My research, which sets out to understand the cultural landscape of societies dependent on hydrocarbons, aligns itself with the ambition of the energy humanities. The central claim shaping my work is that only when we fully understand how closely enmeshed many aspects of our culture are with fossil fuels will we be in a position to imagine persuasive narratives of possible energy futures that go beyond the discourses of catastrophe or technocratic optimism.
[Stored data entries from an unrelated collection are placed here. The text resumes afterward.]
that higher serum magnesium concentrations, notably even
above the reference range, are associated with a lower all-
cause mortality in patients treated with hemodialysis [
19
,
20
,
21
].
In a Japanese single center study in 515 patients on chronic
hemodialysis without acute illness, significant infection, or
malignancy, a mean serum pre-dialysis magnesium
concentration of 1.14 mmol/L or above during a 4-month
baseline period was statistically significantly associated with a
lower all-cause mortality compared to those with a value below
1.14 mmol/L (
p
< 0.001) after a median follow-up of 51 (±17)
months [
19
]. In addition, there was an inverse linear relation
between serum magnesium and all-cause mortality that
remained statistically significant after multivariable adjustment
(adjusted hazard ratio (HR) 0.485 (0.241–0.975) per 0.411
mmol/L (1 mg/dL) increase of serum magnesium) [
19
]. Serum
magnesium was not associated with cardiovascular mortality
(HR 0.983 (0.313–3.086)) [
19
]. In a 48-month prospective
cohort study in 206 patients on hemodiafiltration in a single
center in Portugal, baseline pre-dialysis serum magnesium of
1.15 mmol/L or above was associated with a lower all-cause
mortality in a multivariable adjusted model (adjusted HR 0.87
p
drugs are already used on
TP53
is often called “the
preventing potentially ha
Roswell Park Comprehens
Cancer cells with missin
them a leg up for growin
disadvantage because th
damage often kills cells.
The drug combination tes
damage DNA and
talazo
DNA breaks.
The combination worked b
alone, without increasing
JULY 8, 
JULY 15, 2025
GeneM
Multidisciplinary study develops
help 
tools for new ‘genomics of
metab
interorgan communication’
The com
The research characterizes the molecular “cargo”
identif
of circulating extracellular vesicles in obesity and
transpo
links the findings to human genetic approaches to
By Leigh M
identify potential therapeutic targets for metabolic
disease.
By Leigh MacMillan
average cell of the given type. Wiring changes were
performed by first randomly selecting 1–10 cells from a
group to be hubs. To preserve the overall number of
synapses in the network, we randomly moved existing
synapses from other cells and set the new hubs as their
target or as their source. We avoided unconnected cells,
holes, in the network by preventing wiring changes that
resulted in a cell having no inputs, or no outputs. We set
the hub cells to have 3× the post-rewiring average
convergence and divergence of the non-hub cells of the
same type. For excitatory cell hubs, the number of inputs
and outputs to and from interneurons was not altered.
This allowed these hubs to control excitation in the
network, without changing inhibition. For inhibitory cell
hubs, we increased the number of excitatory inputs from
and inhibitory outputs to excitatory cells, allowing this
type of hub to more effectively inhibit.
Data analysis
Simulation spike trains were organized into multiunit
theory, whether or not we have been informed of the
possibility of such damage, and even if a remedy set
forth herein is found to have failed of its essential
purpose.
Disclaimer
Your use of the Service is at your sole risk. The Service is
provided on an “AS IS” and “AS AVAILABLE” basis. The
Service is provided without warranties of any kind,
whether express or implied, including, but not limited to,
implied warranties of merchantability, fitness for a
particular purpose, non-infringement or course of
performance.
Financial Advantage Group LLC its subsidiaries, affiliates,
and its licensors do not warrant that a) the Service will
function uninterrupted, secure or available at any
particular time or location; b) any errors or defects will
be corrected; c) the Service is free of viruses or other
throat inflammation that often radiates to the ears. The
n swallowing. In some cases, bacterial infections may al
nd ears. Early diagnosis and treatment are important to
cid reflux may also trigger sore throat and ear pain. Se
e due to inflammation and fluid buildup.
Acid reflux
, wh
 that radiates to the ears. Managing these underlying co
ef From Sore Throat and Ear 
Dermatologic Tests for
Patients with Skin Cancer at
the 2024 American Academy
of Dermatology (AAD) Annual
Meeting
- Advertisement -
Probing the nature of our relationship with oil, I have carried out a number of small-scale projects investigating aspects of ‘petroleum culture’, including a British Academy-funded project on the Nobel Prize-winning chemist, Wilhelm Ostwald, and his contribution to the cultural sociology of energy, and a project funded by the Carnegie Trust for the Universities of Scotland investigating the role of ‘Petroleum in the Austrian Cultural Imaginary’. Much of my work involves examining the ways in which artists and artworks construct and engage critically with ‘petroleum culture’. In 2012, I co-curated, with the London-based Azeri artist, Zeigam Azizov, an exhibition of contemporary art on the theme of ‘OilScapes’, which brought together a number of artworks that offer new perspectives on the connectedness of contemporary global culture as it relates to oil.
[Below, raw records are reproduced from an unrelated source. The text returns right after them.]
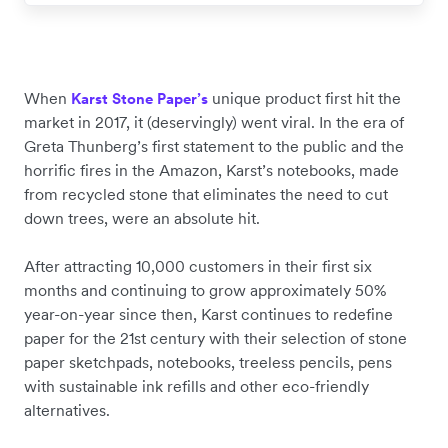
When
unique product first hit the
Karst Stone Paper’s
market in 2017, it (deservingly) went viral. In the era of
Greta Thunberg’s first statement to the public and the
horrific fires in the Amazon, Karst’s notebooks, made
from recycled stone that eliminates the need to cut
down trees, were an absolute hit.
After attracting 10,000 customers in their first six
months and continuing to grow approximately 50%
year-on-year since then, Karst continues to redefine
paper for the 21st century with their selection of stone
paper sketchpads, notebooks, treeless pencils, pens
with sustainable ink refills and other eco-friendly
alternatives.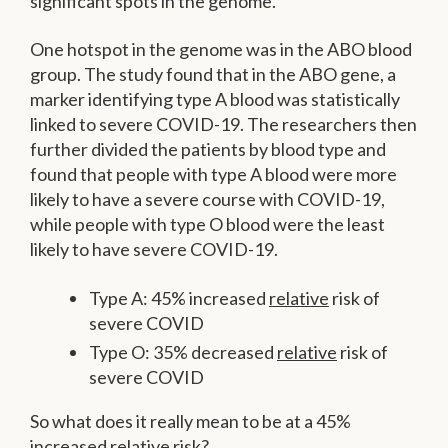
significant spots in the genome.
One hotspot in the genome was in the ABO blood
group. The study found that in the ABO gene, a
marker identifying type A blood was statistically
linked to severe COVID-19. The researchers then
further divided the patients by blood type and
found that people with type A blood were more
likely to have a severe course with COVID-19,
while people with type O blood were the least
likely to have severe COVID-19.
Type A: 45% increased
relative
risk of
severe COVID
Type O: 35% decreased
relative
risk of
severe COVID
So what does it really mean to be at a 45%
increased relative risk?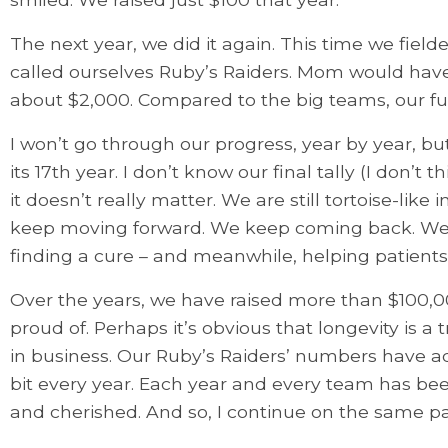
The next year, we did it again. This time we fiel
called ourselves Ruby’s Raiders. Mom would have 
about $2,000. Compared to the big teams, our fund
I won’t go through our progress, year by year, but
its 17th year. I don’t know our final tally (I don’t
it doesn’t really matter. We are still tortoise-lik
keep moving forward. We keep coming back. We 
finding a cure – and meanwhile, helping patients 
Over the years, we have raised more than $100,00
proud of. Perhaps it’s obvious that longevity is a tr
in business. Our Ruby’s Raiders’ numbers have add
bit every year. Each year and every team has be
and cherished. And so, I continue on the same pat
At Durham University, I have found the ideal research environment in which to develop a larger research project related to these activities. Since its inception, the Durham Energy Institute has sought to emphasize the importance of social science perspectives on energy research and has attracted considerable critical mass in this area. The Centre for Visual Arts and Cultures, meanwhile, with its strategic focus on the ‘Construction of Knowledge’ and ‘Environments’ also offers important support, as does the Centre for Humanities Innovation. My project investigates cultural responses to the central dilemmas of the hydrocarbon age by focusing on the ways in which European petroleum culture has been – and is being – archived, collected and displayed. Examining key sites of memory – petroleum museums, technological museums, natural history museums, corporate archives, national archives, film, art projects, literary texts – in which the experience of ‘living with oil’ (here my project draws upon a formulation provided by Stephanie LeMenager in her wonderful book, Living Oil) is stored, categorized and controlled, the project explores the role that oil plays in twenty-first century cultural memory. In assessing this aspect of European cultural heritage, it also considers the ways in which our understanding of petroleum culture circumscribes the future possibilities of managing energy transition. Essentially, this project sets out to assess how the acts of cataloguing, controlling and challenging the experience of ‘living with oil’ in Europe might aid – or hinder – us in imagining new narratives of possible energy futures. This is not simply about removing non-technological barriers to energy transition, but about seeking to understand, at a deep level, why we make certain decisions, why particular courses of action are open to us, while others remain unthinkable, and why, ultimately, we are often unable to imagine change.